Several years ago, the Farmer planted two fig trees in our back yard.
Two trees exactly the same size, height and variety.
Two trees planted side by side.
Every year for the last several years, one tree is loaded with delicious fruit and the other is almost bare.
What has happened?
I discovered an article which gave three possibilities as to why a fig tree would not be producing fruit:
- The tree has not reached the age of maturity.
- Fertilizer with too much nitrogen was added to the soil.
- Watering conditions - either too much or too little.
I wonder if this is the same thing which happens to sales professionals?
Two sales professionals in the same company.
Two sales professionals working in the same marketplace.
Two sales professionals working side by side.
One is a top producer and the other is barely getting by.
What has happened?
If we use the possibilities of the fig tree, here are some of my thoughts:
(1) Failing to reach maturity. In today's sales climate, I believe EQ is more important than IQ. EQ (or EI) is emotional quotient and the intelligence regarding the emotions, especially in the ability to monitor one's own or others' emotions. Many sales professional remain emotionally immature, with their emotions controlling their life instead of vice versa. Emotionally immature individuals have a hard time managing a large number of clients; it is simply too overwhelming. Their time is spent in the drama of a few deals and they just refuse to grow up.
Or it could be that that their vision and mission for their business has not matured. It still lies buried deep within their heart waiting to be brought forth into the light to bloom and grow.

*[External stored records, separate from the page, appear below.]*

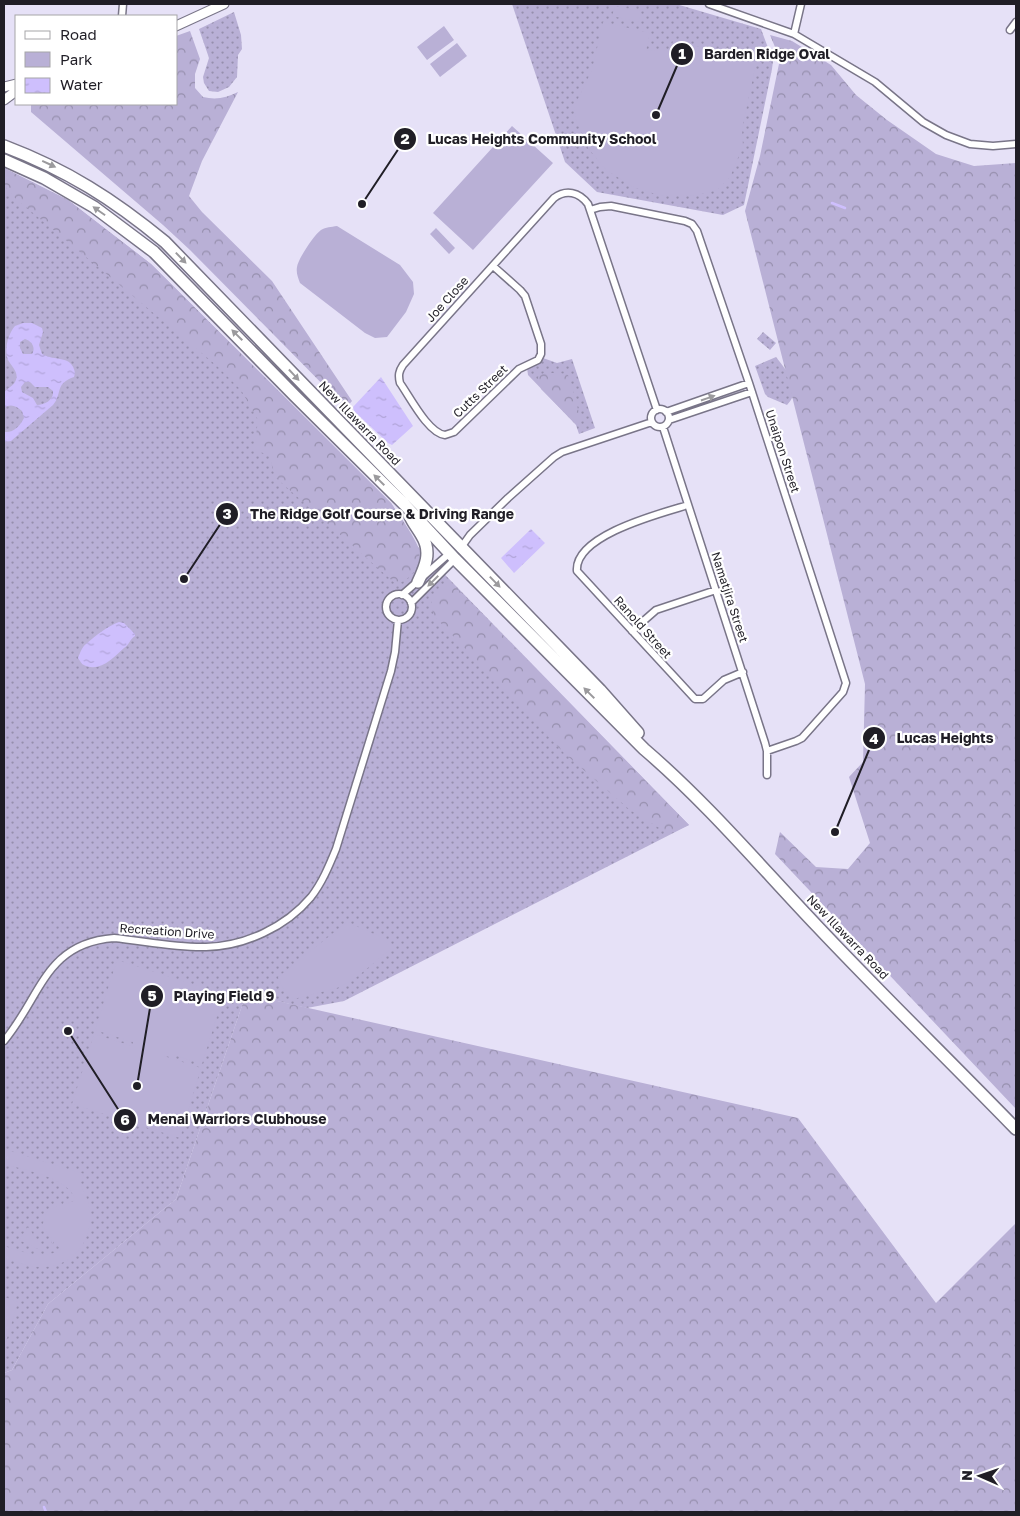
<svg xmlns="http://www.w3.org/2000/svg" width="1020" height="1516" font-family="'Golos Text',sans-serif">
  <defs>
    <pattern id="green-dots" width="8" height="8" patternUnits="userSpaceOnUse" patternTransform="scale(1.25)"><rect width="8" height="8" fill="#b9b0d6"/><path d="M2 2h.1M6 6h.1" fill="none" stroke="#968fad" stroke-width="1.8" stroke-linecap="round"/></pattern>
    <pattern id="forest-crowns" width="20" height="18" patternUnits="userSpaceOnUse" patternTransform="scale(1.25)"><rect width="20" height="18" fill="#b9b0d6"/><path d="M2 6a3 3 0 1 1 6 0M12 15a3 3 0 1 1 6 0" fill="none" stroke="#968fad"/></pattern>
    <pattern id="water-ripples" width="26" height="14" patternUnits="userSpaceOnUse" patternTransform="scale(1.25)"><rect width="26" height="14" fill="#cebffd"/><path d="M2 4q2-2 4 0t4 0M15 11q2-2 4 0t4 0" fill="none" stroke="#b1a4d9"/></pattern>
  </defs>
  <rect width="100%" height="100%" fill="#e6e1f7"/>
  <path fill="url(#green-dots)" d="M 512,4 L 676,4 L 761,29 L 773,61 L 772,69 L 744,205 L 723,215 L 597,192 L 565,162 Z
    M 234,12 L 241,35 L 242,49 L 238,55 L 237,77 L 229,87 L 218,92 L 209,91 L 204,83 L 203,77 L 209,58 L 199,29 Z
    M 4,168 L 68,200 L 151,264 L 391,503 L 418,547 L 689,825 L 344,1001 L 307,1008 L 246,994 L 176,1199 L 48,1304 L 12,1370 L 4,1373 Z
    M 763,332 L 776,343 L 770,350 L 757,339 Z
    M 776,357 C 787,371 803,389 787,405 L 768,397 L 765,394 L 755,366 Z
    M 543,358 L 557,363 L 572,359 L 595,428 L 579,434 L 576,425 L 528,375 L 527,368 L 536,364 Z"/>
  <path fill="url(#forest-crowns)" d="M 190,31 L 200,59 L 195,74 L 195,88 L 203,97 C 216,100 226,98 238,92 L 202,161 L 189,196 L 202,212 L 272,281 L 352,401 L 346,408 L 190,250 L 163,225 L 31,112 L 31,104 L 176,104 L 176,36 Z
    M 770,35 L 792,41 L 831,65 L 856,95 L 887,120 L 936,154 L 974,166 L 1016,163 L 1016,1109 L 775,854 L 780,832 L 816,867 L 848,869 L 870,843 L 849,777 L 863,762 L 865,684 L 745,211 L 760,156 L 780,59 Z
    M 4,168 L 68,200 L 151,264 L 391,503 C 397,512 415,537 418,547 C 423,564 412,580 396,584 L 276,478 C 272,470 272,462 268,454 L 254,451 L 258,420 L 241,390 L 216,365 L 15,198 L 4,185 Z
    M 545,372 C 553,374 560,372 568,375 C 574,390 576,404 581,419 L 578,426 L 541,389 L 538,377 Z
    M 451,582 L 689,825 L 669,834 L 630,810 L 564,753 L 434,616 L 431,604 L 433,598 Z
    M 246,994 L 798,1118 L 936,1303 L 1016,1223 L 1016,1512 L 4,1512 L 4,1373 L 12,1370 L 48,1304 L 176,1199 Z"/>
  <path fill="#b9b0d6" d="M 615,6 L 641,11 L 639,22 L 612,16 Z
    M 603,22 L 650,33 L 646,51 L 664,50 L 670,52 L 673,41 L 757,59 L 742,129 L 743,146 L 730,177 L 717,190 L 694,196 L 659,195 L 635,188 L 606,170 L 588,148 L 576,120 L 574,107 L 592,70 Z
    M 444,26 L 454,40 L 427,60 L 417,47 Z
    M 457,43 L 467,56 L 440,77 L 430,64 Z
    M 512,126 L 553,163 L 473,250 L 433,213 Z
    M 337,226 L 400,265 L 413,282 L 414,294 L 406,312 L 387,337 L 375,338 L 365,333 L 300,283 C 298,277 296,273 297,267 C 298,259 314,235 321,230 C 326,227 331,227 337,226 Z
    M 436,228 L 455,248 L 449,254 L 430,234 Z
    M 347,922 L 383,938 L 391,949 L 353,980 L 337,988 L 294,999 L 285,993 L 278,977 Z
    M 117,960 L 224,994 L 202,1064 L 165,1052 L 164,1056 L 201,1068 L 180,1138 L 72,1104 L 94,1034 L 132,1046 L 133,1042 L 95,1030 Z
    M 4,1149 L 84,1174 L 80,1185 C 102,1217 87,1264 45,1267 C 31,1268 17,1262 4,1258 L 4,1246 C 23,1252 41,1260 61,1250 L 54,1241 L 52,1245 L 51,1245 L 52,1239 L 42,1226 L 48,1209 L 63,1204 L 65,1199 L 67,1199 L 66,1204 L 76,1200 C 66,1176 27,1171 4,1164 Z
    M 28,1227 L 43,1249 L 42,1251 L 19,1240 Z
    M 4,1297 L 18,1302 L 4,1348 Z"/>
  <path fill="url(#water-ripples)" fill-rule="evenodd" d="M 23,323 L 32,323 L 42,328 L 43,332 L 39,345 L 42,354 C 55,362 72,354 75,373 L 74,377 C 54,384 63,393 53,405 L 11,441 L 4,442 L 4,432 C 14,433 20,426 24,418 L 22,411 C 16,406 11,403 4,408 L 4,393 C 7,388 13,386 15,382 C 20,373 12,367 8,360 C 4,349 8,334 15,326 ZM 25,339 C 32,341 36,348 32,354 L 23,354 L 20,348 L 20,342 ZM 25,382 L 30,382 L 35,387 L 48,387 L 53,391 C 54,400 45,405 37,405 L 33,398 L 22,392 L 21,387 Z
    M 381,377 L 413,426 L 392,445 L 388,443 L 354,411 L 353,407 Z
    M 531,529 L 545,543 L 514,573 L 501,558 Z
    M 119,622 L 124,623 L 135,634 L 135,636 C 130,639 129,645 124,648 C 113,658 99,674 82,664 L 78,658 C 80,653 82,647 86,644 C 95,636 108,626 119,622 Z"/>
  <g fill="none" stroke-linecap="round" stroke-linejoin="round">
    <path stroke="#cebffd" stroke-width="2.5" d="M 832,203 L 845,208
      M 44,1507 L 46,1512"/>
    <defs>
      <path id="street" d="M 709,4 L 794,34 L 875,82 L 923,122 L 946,135 L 970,144 L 993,146 L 1016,144
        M 122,16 L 123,4
        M 1010,30 L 1016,22
        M 794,34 L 801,4
        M 590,210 L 600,207 L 611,206 L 685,221 L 692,224 L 697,231 L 749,383 L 846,683 L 843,692 L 802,738 L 796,741 L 767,751
        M 493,266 L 520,290 L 525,296 L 541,344 L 541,354 L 538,360 L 519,369 L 454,432 L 445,435 C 428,433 410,397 400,383 C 398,375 399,371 403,365 L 554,198 C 566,189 579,192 588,204 L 657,410
        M651 418a9 9 0 1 1 18 0a9 9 0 1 1-18 0Z
        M 666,412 L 749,383
        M 669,420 L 752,392
        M 663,427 L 765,743 L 767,751 L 767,775
        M 688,505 C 662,513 574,535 577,571 L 695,699 L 703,699 L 724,680 L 743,672
        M 460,549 L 470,535 L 508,498 L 554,457 L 562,452 L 652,422
        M386 607a13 13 0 1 1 26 0a13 13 0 1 1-26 0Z
        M 402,595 L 451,552
        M 411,603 L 456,558
        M 632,631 L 656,610 L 716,590
        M 4,1041 C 41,997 45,943 114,938 C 144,941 176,948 206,947 C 245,946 286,927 311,897 C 322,883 329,866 336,849 L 391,671 L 395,652 L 398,620"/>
      <path id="secondary" d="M 176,26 L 224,4
        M 4,87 L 16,84
        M 4,100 L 16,91"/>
      <path id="highway" d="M 4,146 C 67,170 113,199 165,242 L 600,690 L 638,733
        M 4,160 L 44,178 L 94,207 L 154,252 L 295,396 L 404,504 L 455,559 L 644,749 C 707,803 760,866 817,926 C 882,995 950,1061 1016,1129
        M 410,516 C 413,523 418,529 422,536 C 432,552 425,567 418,582"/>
    </defs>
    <use href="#street" stroke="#797588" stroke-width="9"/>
    <use href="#secondary" stroke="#797588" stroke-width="11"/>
    <use href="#highway" stroke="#797588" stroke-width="14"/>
    <use href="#street" stroke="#fff" stroke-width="6"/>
    <use href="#secondary" stroke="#fff" stroke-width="9"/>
    <use href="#highway" stroke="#fff" stroke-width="11"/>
  </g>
  <defs><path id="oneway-solid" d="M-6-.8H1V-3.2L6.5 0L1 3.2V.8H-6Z" transform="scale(1.25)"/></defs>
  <g fill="#9b9a9d">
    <use href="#oneway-solid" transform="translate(49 164) rotate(25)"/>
    <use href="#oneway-solid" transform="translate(99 211) rotate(-145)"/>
    <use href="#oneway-solid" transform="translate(181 258) rotate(46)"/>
    <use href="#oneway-solid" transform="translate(237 335) rotate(-135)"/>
    <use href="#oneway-solid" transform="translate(294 375) rotate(47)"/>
    <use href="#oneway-solid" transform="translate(708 398) rotate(-19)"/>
    <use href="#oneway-solid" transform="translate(379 480) rotate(-135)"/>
    <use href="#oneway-solid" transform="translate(433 581) rotate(135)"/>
    <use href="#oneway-solid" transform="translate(495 582) rotate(46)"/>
    <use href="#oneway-solid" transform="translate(589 693) rotate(-135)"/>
  </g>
  <g text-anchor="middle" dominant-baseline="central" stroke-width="4.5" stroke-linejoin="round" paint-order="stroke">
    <g font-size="12" fill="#201e26" stroke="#fff">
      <text transform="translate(447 299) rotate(-48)">Joe Close</text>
      <text transform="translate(480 391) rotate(-44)">Cutts Street</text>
      <text transform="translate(360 423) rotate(46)">New Illawarra Road</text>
      <text transform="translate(783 451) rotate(72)">Unaipon Street</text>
      <text transform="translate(730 597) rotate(72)">Namatjira Street</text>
      <text transform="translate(643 627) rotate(48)">Ranold Street</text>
      <text transform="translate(167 931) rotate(4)">Recreation Drive</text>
      <text transform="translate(848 937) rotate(46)">New Illawarra Road</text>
    </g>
  </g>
  <path fill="none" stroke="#201e26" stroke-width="2" d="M656 115L682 54M362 204L405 139M184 579L227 514M835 832L874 738M137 1086L152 996M68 1031L125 1120"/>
  <g fill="#201e26" stroke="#fff" stroke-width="2">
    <circle cx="656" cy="115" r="5"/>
    <circle cx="362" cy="204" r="5"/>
    <circle cx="184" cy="579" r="5"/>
    <circle cx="835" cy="832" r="5"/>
    <circle cx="137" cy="1086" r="5"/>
    <circle cx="68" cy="1031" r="5"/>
    <circle cx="682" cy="54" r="12"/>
    <circle cx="405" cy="139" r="12"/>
    <circle cx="227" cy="514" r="12"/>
    <circle cx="874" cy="738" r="12"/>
    <circle cx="152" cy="996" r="12"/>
    <circle cx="125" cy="1120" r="12"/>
  </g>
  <g font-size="15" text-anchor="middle" font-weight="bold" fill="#fff">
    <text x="682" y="59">1</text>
    <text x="405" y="144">2</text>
    <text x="227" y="519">3</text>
    <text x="874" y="744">4</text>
    <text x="152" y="1001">5</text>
    <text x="125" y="1125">6</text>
  </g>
  <g font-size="14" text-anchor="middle" font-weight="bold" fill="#201e26" stroke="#fff" stroke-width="4.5" stroke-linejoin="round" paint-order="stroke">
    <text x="767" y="59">Barden Ridge Oval</text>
    <text x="542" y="144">Lucas Heights Community School</text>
    <text x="382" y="519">The Ridge Golf Course &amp; Driving Range</text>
    <text x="945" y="743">Lucas Heights</text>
    <text x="224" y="1001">Playing Field 9</text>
    <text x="237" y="1124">Menai Warriors Clubhouse</text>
  </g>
  <rect width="1020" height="1516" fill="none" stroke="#201e26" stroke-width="10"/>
  <rect x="15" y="15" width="162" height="90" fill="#ffffff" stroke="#a6a5a8"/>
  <rect x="25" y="31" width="25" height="8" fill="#ffffff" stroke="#a6a5a8"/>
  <text x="60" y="40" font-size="15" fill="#201e26">Road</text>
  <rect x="25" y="52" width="25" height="15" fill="#b9b0d6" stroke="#a6a5a8"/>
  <text x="60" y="65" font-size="15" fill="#201e26">Park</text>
  <rect x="25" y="78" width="25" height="15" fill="url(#water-ripples)" stroke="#a6a5a8"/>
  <text x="60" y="90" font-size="15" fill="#201e26">Water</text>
  <g transform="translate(980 1476) rotate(272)" stroke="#ffffff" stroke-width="4" paint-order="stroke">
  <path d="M0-4L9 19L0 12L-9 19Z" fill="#201e26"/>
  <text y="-8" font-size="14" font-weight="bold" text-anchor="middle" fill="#201e26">N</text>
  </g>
</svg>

(2) Fertilizer with too much nitrogen. This can result in lush green leaves and branches - but no fruit. It's all about the show. Some sales professionals have all the tools of the trade and from all appearances they are hugely successful. But there are no closed deals. There is no fruit. In Texas, they have a saying, "All hat, no cattle"
(3) Watering conditions, too much or too little. Without the "watering" of the mind with educational seminars, books, mentors and other learning opportunities, a sales professional can wither and opportunities can die. However, there are many sales professionals who have become professional seminar attendees and book junkies. They are always learning but never implementing and doing. They know all the things they need to do, they just don't do them. There is a balance. Too much or too little cause lack of fruitfulness.
Fig trees and sales professionals. Do you think they might have some things in common?